Schoolboy football KO cup to take a hit amid changesThursday, August 23, 2018
BY HOWARD WALKER
The prestigious Walker and Ben Francis Cup knockout competitions, which have been staples of traditional schoolboy football triple crown supremacy, have been virtually watered down to second-tier tournaments for the 2018 season.
Instead of having the top teams vie for the knockout cups, those competitions will be contested amongst teams eliminated at fairly early stages of the respective Manning and daCosta Cup competitions, the Inter-Secondary Schools Sports Association (ISSA) announced during yesterday's schoolboy football launch at the Terra Nova All-Suite Hotel.
So 2017 Walker Cup champions Jamaica College (JC) and last year's Ben Francis Cup winners Clarendon College will not get the chance to defend their titles unless they are booted from the respective Manning Cup and daCosta Cup competitions earlier than expected.
The Ben Francis knockout will be contested by the third- and fourth-placed teams in the quarter-final round of the daCosta Cup, while the Walker Cup will feature the eight losing teams at the end of the second round of the Manning Cup.
Linvern Wright, chairman of the daCosta Cup, explained ISSA's changes to the Jamaica Observer.
“It's just that we are tweaking and nothing is written in stone. If it doesn't work this year we have no problem in changing it back. We know there are appetites out there for some things that we have to honour. If we make a change and we find that it doesn't really work the way it is supposed to work, then we will see how it goes,” he said.
Wright continued: “Sometimes they are playing so many matches; nobody has won four titles over how many years now?”
Ian Forbes, manager of JC, expressed some disappointment, but said they will be hunting whatever ISSA puts on the table.
“One likes to defend their title. I don't hear the rationale for the new format, and of course, that one cannot win the Manning or daCosta Cup title and also win either the Walker Cup or Ben Francis Cup based on how it is now structured,” he told the Observer.
“I think if four trophies are on offer one should have the opportunity to go for all four trophies. I know there were counter-arguments in the past that too much football is being played. But based on how it has been structured lately, I think it's more accommodating,” he added.
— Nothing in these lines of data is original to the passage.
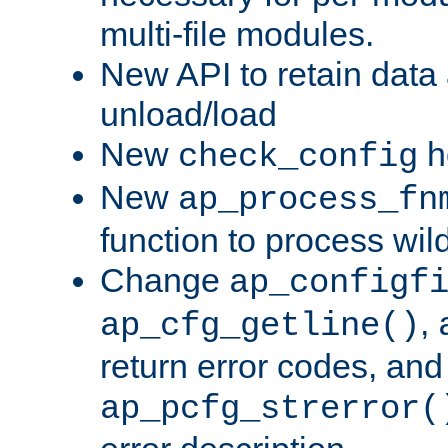
multi-file modules.
New API to retain data
unload/load
New
h
check_config
New
ap_process_fn
function to process wil
Change
ap_configf
,
ap_cfg_getline()
return error codes, an
ap_pcfg_strerror(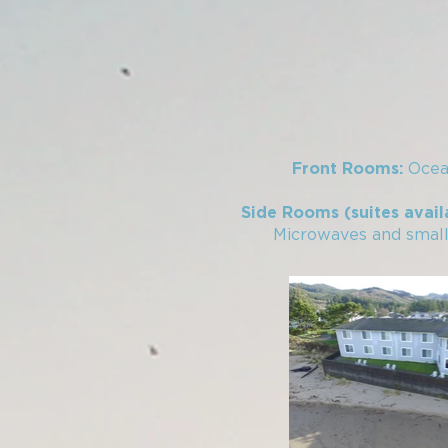
Ocea
Front Rooms:
Side Rooms (suites avail
Microwaves and small r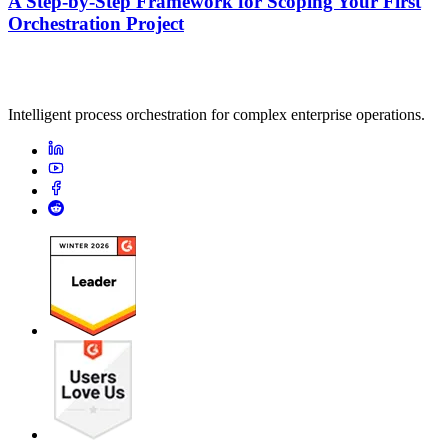
A Step-by-Step Framework for Scoping Your First
Orchestration Project
Intelligent process orchestration for complex enterprise operations.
“So it's a little disappointing that you really can't win all four but it is what it is and we have to go with what the organisers have put in place. They have now made the two cups almost consolation competition,” he noted.
As it stands, the combined top 16 teams of the Manning Cup and daCosta Cup will be channelled into the all-island Champions Cup that has replaced the Super Cup.
ISSA vice-president Keith Wellington noted that over the last eight months the organisation has been working “assiduously to review the SBF (Schoolboy Football) product and chart a course to revamp the way the competition is presented”.
“Over the last few years we have had proposals for the restructuring of the competition and last year we embarked to restructure over time. This year we seek to continue this effort to introduce changes that we hope to enhance this spectacle that schoolboy football has evolved into,” he added.